Set exercise 1 → In the listing, extract every line from the one containing "catalogue / barcode: US 2456750" through the one containing "collectors: D. S.", both included, and reproduce each verbatim.
◇ ◇ ◇ ◇ ◇
Further Modifying the Reciprocal Tariff Rates
President Donald J. Trump issued an order further modifying reciprocal tariff rates, adjusting duties on goods from various countries and territories.
The action builds upon Executive Order 14257, addressing the national security and economic threats stemming from large and persistent U.S. goods trade deficits.
The order modifies the Harmonized Tariff Schedule of the United States(HTSUS), with adjustments based on progress in trade negotiations and security agreements with certain partners.
Specific tariff rates are provided in Annex I, with Annex II detailing further HTSUS modifications.
The order tasks multiple agencies with implementation, establishes penalties for transshipment to evade duties, and includes monitoring mechanisms to review the effectiveness of these actions and inform future presidential decisions.
Arguments For
Intended benefits: The order aims to rectify trade imbalances, bolster the domestic manufacturing base, strengthen critical supply chains, and enhance national security by imposing tariffs on nations not cooperating in trade or security matters. The adjustments to tariffs reflect progress made in negotiations with certain partners.
Evidence cited: The order cites additional information and recommendations from senior officials regarding bilateral trade relationships, foreign tariff rates and barriers, their impact on U.S. exports, and efforts to align on economic and national security matters. It notes that certain trading partners have agreed to, or are on the verge of agreeing to, meaningful trade and security commitments.
Implementation methods: The order modifies the Harmonized Tariff Schedule of the United States (HTSUS) via Annex II, providing specific changes to tariff rates. This includes a 10% tariff for non-listed partners, adjustments for the European Union based on existing rates, and provisions for transshipment evasion. The Secretary of Commerce, the United States Trade Representative, and other agencies are assigned responsibilities to implement the order.
Legal/historical basis: The order uses the president's authority under the International Emergency Economic Powers Act (IEEPA), the National Emergencies Act, the Trade Act of 1974, and title 3, United States Code, building upon Executive Order 14257 (April 2, 2025).
Arguments Against
Potential impacts: Increased tariffs on specific goods could lead to higher prices for consumers, potentially impacting inflation. Retaliatory measures from affected countries could negatively impact U.S. exports and businesses. The complexity of the tariff system may present challenges for businesses to comply with the new rates.
◇ ◇ ◇ ◇ ◇
Set exercise 2 → Extend the summary of the reciprocal tariff order above, continuing from its final sentence.

Provided records →
◇ ◇ ◇ ◇ ◇
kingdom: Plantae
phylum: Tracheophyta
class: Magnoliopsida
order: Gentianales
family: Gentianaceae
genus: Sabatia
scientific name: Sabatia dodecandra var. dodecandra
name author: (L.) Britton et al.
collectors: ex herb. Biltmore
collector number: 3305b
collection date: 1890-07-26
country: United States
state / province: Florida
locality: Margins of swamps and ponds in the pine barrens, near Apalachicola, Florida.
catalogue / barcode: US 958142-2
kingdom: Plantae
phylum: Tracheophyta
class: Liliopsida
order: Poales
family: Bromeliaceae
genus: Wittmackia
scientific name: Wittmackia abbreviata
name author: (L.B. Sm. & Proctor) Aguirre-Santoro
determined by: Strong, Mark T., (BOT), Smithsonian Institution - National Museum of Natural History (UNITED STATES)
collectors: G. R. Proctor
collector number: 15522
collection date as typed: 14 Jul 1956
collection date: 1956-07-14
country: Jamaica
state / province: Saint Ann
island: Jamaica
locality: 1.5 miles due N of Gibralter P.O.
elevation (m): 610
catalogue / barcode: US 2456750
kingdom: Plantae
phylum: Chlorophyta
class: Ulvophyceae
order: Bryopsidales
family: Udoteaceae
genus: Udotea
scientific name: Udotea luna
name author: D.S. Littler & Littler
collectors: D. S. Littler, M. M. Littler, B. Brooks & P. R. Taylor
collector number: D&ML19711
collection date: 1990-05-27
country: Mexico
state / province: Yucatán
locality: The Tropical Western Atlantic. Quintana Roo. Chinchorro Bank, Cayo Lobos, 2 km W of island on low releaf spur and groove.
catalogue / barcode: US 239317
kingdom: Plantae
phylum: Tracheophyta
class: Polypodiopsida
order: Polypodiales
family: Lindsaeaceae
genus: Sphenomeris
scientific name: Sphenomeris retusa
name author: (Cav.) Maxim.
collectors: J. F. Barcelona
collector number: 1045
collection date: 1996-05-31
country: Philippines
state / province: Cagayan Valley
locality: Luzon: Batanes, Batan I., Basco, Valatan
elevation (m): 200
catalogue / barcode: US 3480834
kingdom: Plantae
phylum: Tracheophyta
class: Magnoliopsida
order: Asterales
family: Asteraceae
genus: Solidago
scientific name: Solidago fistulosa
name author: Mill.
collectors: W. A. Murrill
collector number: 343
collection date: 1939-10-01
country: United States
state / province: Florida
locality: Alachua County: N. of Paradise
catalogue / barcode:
◇ ◇ ◇ ◇ ◇
Output 1 →
catalogue / barcode: US 2456750
kingdom: Plantae
phylum: Chlorophyta
class: Ulvophyceae
order: Bryopsidales
family: Udoteaceae
genus: Udotea
scientific name: Udotea luna
name author: D.S. Littler & Littler
collectors: D. S. Littler, M. M. Littler, B. Brooks & P. R. Taylor

Output 2 →
Implementation challenges: The effective implementation of the tariff modifications across various international trade channels may prove difficult and potentially costly. Enforcement against transshipment to evade duties will require significant monitoring and oversight. Updating and disseminating information to industry stakeholders about the changing tariff rates may challenge businesses' ability to adapt.
Alternative approaches: Alternative strategies like bilateral trade negotiations and diplomatic efforts might have been considered to address trade and national security concerns before resorting to broad tariff changes. Greater consideration could have been given to the varied impact on businesses and consumers.
Unintended effects: Unforeseen disruptions to global supply chains or unintended economic consequences might arise from the altered tariff structure. A reliance on tariffs without coordinated international cooperation could lead to escalation in trade disputes and further economic instability.
By the authority vested in me as President by the Constitution and the laws of the United States of America, including the International Emergency Economic Powers Act (50 U.S.C. 1701 et seq.) (IEEPA), the National Emergencies Act (50 U.S.C. 1601 et seq.), section 604 of the Trade Act of 1974, as amended (19 U.S.C. 2483), and section 301 of title 3, United States Code, I hereby determine and order:
The President asserts his constitutional and statutory authority to issue this order.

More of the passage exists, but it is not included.